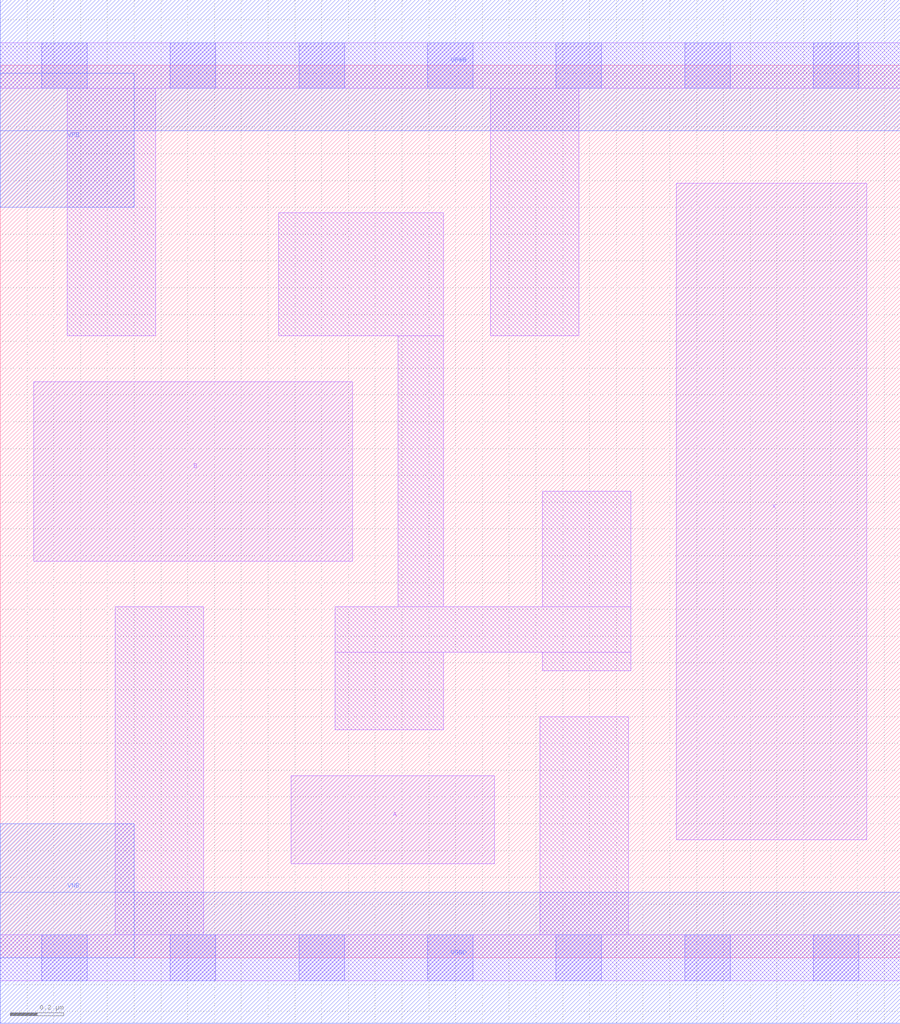
<source format=lef>
# Copyright 2020 The SkyWater PDK Authors
#
# Licensed under the Apache License, Version 2.0 (the "License");
# you may not use this file except in compliance with the License.
# You may obtain a copy of the License at
#
#     https://www.apache.org/licenses/LICENSE-2.0
#
# Unless required by applicable law or agreed to in writing, software
# distributed under the License is distributed on an "AS IS" BASIS,
# WITHOUT WARRANTIES OR CONDITIONS OF ANY KIND, either express or implied.
# See the License for the specific language governing permissions and
# limitations under the License.
#
# SPDX-License-Identifier: Apache-2.0

VERSION 5.5 ;
NAMESCASESENSITIVE ON ;
BUSBITCHARS "[]" ;
DIVIDERCHAR "/" ;
MACRO sky130_fd_sc_lp__and2_lp
  CLASS CORE ;
  SOURCE USER ;
  ORIGIN  0.000000  0.000000 ;
  SIZE  3.360000 BY  3.330000 ;
  SYMMETRY X Y R90 ;
  SITE unit ;
  PIN A
    ANTENNAGATEAREA  0.189000 ;
    DIRECTION INPUT ;
    USE SIGNAL ;
    PORT
      LAYER li1 ;
        RECT 1.085000 0.350000 1.845000 0.680000 ;
    END
  END A
  PIN B
    ANTENNAGATEAREA  0.189000 ;
    DIRECTION INPUT ;
    USE SIGNAL ;
    PORT
      LAYER li1 ;
        RECT 0.125000 1.480000 1.315000 2.150000 ;
    END
  END B
  PIN X
    ANTENNADIFFAREA  0.239400 ;
    DIRECTION OUTPUT ;
    USE SIGNAL ;
    PORT
      LAYER li1 ;
        RECT 2.525000 0.440000 3.235000 2.890000 ;
    END
  END X
  PIN VGND
    DIRECTION INOUT ;
    USE GROUND ;
    PORT
      LAYER met1 ;
        RECT 0.000000 -0.245000 3.360000 0.245000 ;
    END
  END VGND
  PIN VNB
    DIRECTION INOUT ;
    USE GROUND ;
    PORT
    END
  END VNB
  PIN VPB
    DIRECTION INOUT ;
    USE POWER ;
    PORT
    END
  END VPB
  PIN VNB
    DIRECTION INOUT ;
    USE GROUND ;
    PORT
      LAYER met1 ;
        RECT 0.000000 0.000000 0.500000 0.500000 ;
    END
  END VNB
  PIN VPB
    DIRECTION INOUT ;
    USE POWER ;
    PORT
      LAYER met1 ;
        RECT 0.000000 2.800000 0.500000 3.300000 ;
    END
  END VPB
  PIN VPWR
    DIRECTION INOUT ;
    USE POWER ;
    PORT
      LAYER met1 ;
        RECT 0.000000 3.085000 3.360000 3.575000 ;
    END
  END VPWR
  OBS
    LAYER li1 ;
      RECT 0.000000 -0.085000 3.360000 0.085000 ;
      RECT 0.000000  3.245000 3.360000 3.415000 ;
      RECT 0.250000  2.320000 0.580000 3.245000 ;
      RECT 0.430000  0.085000 0.760000 1.310000 ;
      RECT 1.040000  2.320000 1.655000 2.780000 ;
      RECT 1.250000  0.850000 1.655000 1.140000 ;
      RECT 1.250000  1.140000 2.355000 1.310000 ;
      RECT 1.485000  1.310000 1.655000 2.320000 ;
      RECT 1.830000  2.320000 2.160000 3.245000 ;
      RECT 2.015000  0.085000 2.345000 0.900000 ;
      RECT 2.025000  1.070000 2.355000 1.140000 ;
      RECT 2.025000  1.310000 2.355000 1.740000 ;
    LAYER mcon ;
      RECT 0.155000 -0.085000 0.325000 0.085000 ;
      RECT 0.155000  3.245000 0.325000 3.415000 ;
      RECT 0.635000 -0.085000 0.805000 0.085000 ;
      RECT 0.635000  3.245000 0.805000 3.415000 ;
      RECT 1.115000 -0.085000 1.285000 0.085000 ;
      RECT 1.115000  3.245000 1.285000 3.415000 ;
      RECT 1.595000 -0.085000 1.765000 0.085000 ;
      RECT 1.595000  3.245000 1.765000 3.415000 ;
      RECT 2.075000 -0.085000 2.245000 0.085000 ;
      RECT 2.075000  3.245000 2.245000 3.415000 ;
      RECT 2.555000 -0.085000 2.725000 0.085000 ;
      RECT 2.555000  3.245000 2.725000 3.415000 ;
      RECT 3.035000 -0.085000 3.205000 0.085000 ;
      RECT 3.035000  3.245000 3.205000 3.415000 ;
  END
END sky130_fd_sc_lp__and2_lp
END LIBRARY

</source>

_Exercise objective_
Return an exact transcription of the entries above, excluding each image.

_Result of the exercise_
<source format=lef>
# Copyright 2020 The SkyWater PDK Authors
#
# Licensed under the Apache License, Version 2.0 (the "License");
# you may not use this file except in compliance with the License.
# You may obtain a copy of the License at
#
#     https://www.apache.org/licenses/LICENSE-2.0
#
# Unless required by applicable law or agreed to in writing, software
# distributed under the License is distributed on an "AS IS" BASIS,
# WITHOUT WARRANTIES OR CONDITIONS OF ANY KIND, either express or implied.
# See the License for the specific language governing permissions and
# limitations under the License.
#
# SPDX-License-Identifier: Apache-2.0

VERSION 5.5 ;
NAMESCASESENSITIVE ON ;
BUSBITCHARS "[]" ;
DIVIDERCHAR "/" ;
MACRO sky130_fd_sc_lp__and2_lp
  CLASS CORE ;
  SOURCE USER ;
  ORIGIN  0.000000  0.000000 ;
  SIZE  3.360000 BY  3.330000 ;
  SYMMETRY X Y R90 ;
  SITE unit ;
  PIN A
    ANTENNAGATEAREA  0.189000 ;
    DIRECTION INPUT ;
    USE SIGNAL ;
    PORT
      LAYER li1 ;
        RECT 1.085000 0.350000 1.845000 0.680000 ;
    END
  END A
  PIN B
    ANTENNAGATEAREA  0.189000 ;
    DIRECTION INPUT ;
    USE SIGNAL ;
    PORT
      LAYER li1 ;
        RECT 0.125000 1.480000 1.315000 2.150000 ;
    END
  END B
  PIN X
    ANTENNADIFFAREA  0.239400 ;
    DIRECTION OUTPUT ;
    USE SIGNAL ;
    PORT
      LAYER li1 ;
        RECT 2.525000 0.440000 3.235000 2.890000 ;
    END
  END X
  PIN VGND
    DIRECTION INOUT ;
    USE GROUND ;
    PORT
      LAYER met1 ;
        RECT 0.000000 -0.245000 3.360000 0.245000 ;
    END
  END VGND
  PIN VNB
    DIRECTION INOUT ;
    USE GROUND ;
    PORT
    END
  END VNB
  PIN VPB
    DIRECTION INOUT ;
    USE POWER ;
    PORT
    END
  END VPB
  PIN VNB
    DIRECTION INOUT ;
    USE GROUND ;
    PORT
      LAYER met1 ;
        RECT 0.000000 0.000000 0.500000 0.500000 ;
    END
  END VNB
  PIN VPB
    DIRECTION INOUT ;
    USE POWER ;
    PORT
      LAYER met1 ;
        RECT 0.000000 2.800000 0.500000 3.300000 ;
    END
  END VPB
  PIN VPWR
    DIRECTION INOUT ;
    USE POWER ;
    PORT
      LAYER met1 ;
        RECT 0.000000 3.085000 3.360000 3.575000 ;
    END
  END VPWR
  OBS
    LAYER li1 ;
      RECT 0.000000 -0.085000 3.360000 0.085000 ;
      RECT 0.000000  3.245000 3.360000 3.415000 ;
      RECT 0.250000  2.320000 0.580000 3.245000 ;
      RECT 0.430000  0.085000 0.760000 1.310000 ;
      RECT 1.040000  2.320000 1.655000 2.780000 ;
      RECT 1.250000  0.850000 1.655000 1.140000 ;
      RECT 1.250000  1.140000 2.355000 1.310000 ;
      RECT 1.485000  1.310000 1.655000 2.320000 ;
      RECT 1.830000  2.320000 2.160000 3.245000 ;
      RECT 2.015000  0.085000 2.345000 0.900000 ;
      RECT 2.025000  1.070000 2.355000 1.140000 ;
      RECT 2.025000  1.310000 2.355000 1.740000 ;
    LAYER mcon ;
      RECT 0.155000 -0.085000 0.325000 0.085000 ;
      RECT 0.155000  3.245000 0.325000 3.415000 ;
      RECT 0.635000 -0.085000 0.805000 0.085000 ;
      RECT 0.635000  3.245000 0.805000 3.415000 ;
      RECT 1.115000 -0.085000 1.285000 0.085000 ;
      RECT 1.115000  3.245000 1.285000 3.415000 ;
      RECT 1.595000 -0.085000 1.765000 0.085000 ;
      RECT 1.595000  3.245000 1.765000 3.415000 ;
      RECT 2.075000 -0.085000 2.245000 0.085000 ;
      RECT 2.075000  3.245000 2.245000 3.415000 ;
      RECT 2.555000 -0.085000 2.725000 0.085000 ;
      RECT 2.555000  3.245000 2.725000 3.415000 ;
      RECT 3.035000 -0.085000 3.205000 0.085000 ;
      RECT 3.035000  3.245000 3.205000 3.415000 ;
  END
END sky130_fd_sc_lp__and2_lp
END LIBRARY

</source>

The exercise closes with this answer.